House and trees in late fall.
Red oak flanked by pignut hickories in late fall, in winter, and in the following spring.
Red oak and pignut hickory growth in summer.
One consequence of being on a first-name basis with neighborhood trees is noticing their absence. I have seen a number of trees cut down in the last few years, beginning with "my" big, healthy sugar maple--cut by its owner because she thought it "invasive." (Sugar maple is native; I pointed out the true invasive: her big Norway maple.) Most of these vanished trees have been nodding acquaintances, but a few, like that sugar maple, were being officially observed for Nature's Notebook; necessitating the notation"DD" beside their names in the logbook.* Now I must add more.
In a forest, dead trees often do not fall for years, and then may rot gradually to mould over decades more. One of the bizarre facts of death in an urban landscape is "disappearance without a trace": tree removal companies pride themselves on erasing all signs that a tree even existed, carrying off trunk and branches, and even grinding down the stump and sometimes even landscaping over it.
I had always been attracted by a property a few blocks from me. A large, pleasantly-unkempt yard was fronted by a tumble-down split rail fence, with brush and trees at one end, and a small yellow house at the other. An open shed at the back held old equipment and a boat trailer made of wood. The remains of an old farm stand decayed gently. A gigantic Norway spruce stood near the house. The yellow house had a peculiar shape that spoke additions; the one-car garage had a swinging door which ought to have an old car with wood-spoked wheels behind it--I don't know since I never saw the door open. The house had reached that picturesque stage of slow decay. I never saw the owner, and assumed there was an elderly couple inside, or a widow or widower. Mostly I was there for the large red oak and two pignut hickories that overhung the street. One hickory in particular I valued for the low branches that allowed me to watch the development of flowers and nuts up close.
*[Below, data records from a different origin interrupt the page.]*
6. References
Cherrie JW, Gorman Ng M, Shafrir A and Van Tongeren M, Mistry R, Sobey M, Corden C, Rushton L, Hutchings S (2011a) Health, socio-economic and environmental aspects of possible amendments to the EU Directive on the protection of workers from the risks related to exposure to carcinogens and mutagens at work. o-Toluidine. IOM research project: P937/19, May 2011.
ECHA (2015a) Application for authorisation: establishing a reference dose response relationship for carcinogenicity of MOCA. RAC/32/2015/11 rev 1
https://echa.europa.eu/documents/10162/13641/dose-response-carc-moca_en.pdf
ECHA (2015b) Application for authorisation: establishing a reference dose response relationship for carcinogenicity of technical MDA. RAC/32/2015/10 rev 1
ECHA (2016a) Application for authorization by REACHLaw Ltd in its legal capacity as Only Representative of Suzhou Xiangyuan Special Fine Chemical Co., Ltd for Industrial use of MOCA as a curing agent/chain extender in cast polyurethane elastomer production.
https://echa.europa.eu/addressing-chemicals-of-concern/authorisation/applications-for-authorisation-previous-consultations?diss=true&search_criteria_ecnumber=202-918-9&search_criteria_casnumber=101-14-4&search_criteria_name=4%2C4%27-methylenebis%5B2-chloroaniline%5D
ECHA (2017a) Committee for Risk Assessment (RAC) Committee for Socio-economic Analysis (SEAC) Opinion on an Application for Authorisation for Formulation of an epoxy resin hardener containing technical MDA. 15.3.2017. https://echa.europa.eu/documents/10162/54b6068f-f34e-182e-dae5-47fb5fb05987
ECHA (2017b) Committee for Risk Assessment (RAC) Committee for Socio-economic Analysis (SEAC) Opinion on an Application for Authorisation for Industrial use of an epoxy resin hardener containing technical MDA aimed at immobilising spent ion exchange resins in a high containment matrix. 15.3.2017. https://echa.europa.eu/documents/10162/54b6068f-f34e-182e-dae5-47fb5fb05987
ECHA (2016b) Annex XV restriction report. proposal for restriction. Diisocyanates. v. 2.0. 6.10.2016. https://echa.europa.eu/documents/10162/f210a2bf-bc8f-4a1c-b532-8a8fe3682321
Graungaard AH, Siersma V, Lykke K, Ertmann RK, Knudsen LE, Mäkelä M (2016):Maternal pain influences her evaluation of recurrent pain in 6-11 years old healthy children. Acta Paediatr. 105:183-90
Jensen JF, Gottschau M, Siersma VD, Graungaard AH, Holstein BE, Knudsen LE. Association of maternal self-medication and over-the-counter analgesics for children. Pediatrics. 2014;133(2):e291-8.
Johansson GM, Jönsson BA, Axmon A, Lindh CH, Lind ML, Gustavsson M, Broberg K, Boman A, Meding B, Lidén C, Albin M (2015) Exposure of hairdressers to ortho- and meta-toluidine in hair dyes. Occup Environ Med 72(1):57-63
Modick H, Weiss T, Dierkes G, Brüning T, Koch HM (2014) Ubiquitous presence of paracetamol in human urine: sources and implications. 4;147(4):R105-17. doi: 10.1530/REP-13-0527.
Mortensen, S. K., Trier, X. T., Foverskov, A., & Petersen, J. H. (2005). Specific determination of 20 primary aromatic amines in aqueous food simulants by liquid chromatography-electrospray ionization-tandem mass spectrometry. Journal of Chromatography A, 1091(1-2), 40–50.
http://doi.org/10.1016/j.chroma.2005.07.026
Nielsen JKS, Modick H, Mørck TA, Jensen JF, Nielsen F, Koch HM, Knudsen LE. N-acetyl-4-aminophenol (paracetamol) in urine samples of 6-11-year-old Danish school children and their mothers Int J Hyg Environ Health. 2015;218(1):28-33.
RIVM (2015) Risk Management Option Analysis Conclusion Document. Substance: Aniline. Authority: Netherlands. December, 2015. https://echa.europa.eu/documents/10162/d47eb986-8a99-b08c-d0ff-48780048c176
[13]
Things began changing early this year. Contractors appeared. Trucks drove all around the Norway spruce, which soon died. (Since Norway spruce is invasive, and commonplace in the neighborhood, I did not mourn.) A new roof went on the house. The dead tree was cut down. The porch was enclosed, and the garage became a room. A new stoop was followed by a new front walk, which was landscaped and planted and mulched. They did a nice job, though it was a little surreal to see all this personal detail in a house that was unoccupied. I understand the owner had died, and the house was being rehabilitated as affordable housing. At the time, I did not wonder what that would mean.
It means the the property will be subdivided into more house lots.
A few days ago I found this out the hard way. All the trees on the property are gone; only low stumps--some two feet or more across--remain. I will count their rings. My red oak and hickories have been discharged dead. I will miss them, but I will miss even more the humpy ground, the unkempt lawn turning to woods, the shed and stand, the decayed fence, the yellow of hickories turning in fall.
Last spring the big Norway spruce was gone, and the house was being transformed.
Elliot Tree does fast, efficient, neat work, curse them.
Only stumps remain; here are some. Ages at death are roughly 96 & 100 (double trunk), 44, 100, & 50. (The last is too messy to count.)
Have you ever come upon something so changed
that it just didn't register? That was my experience here.
*Discharged Dead, a notation of British naval captains in the days of sail.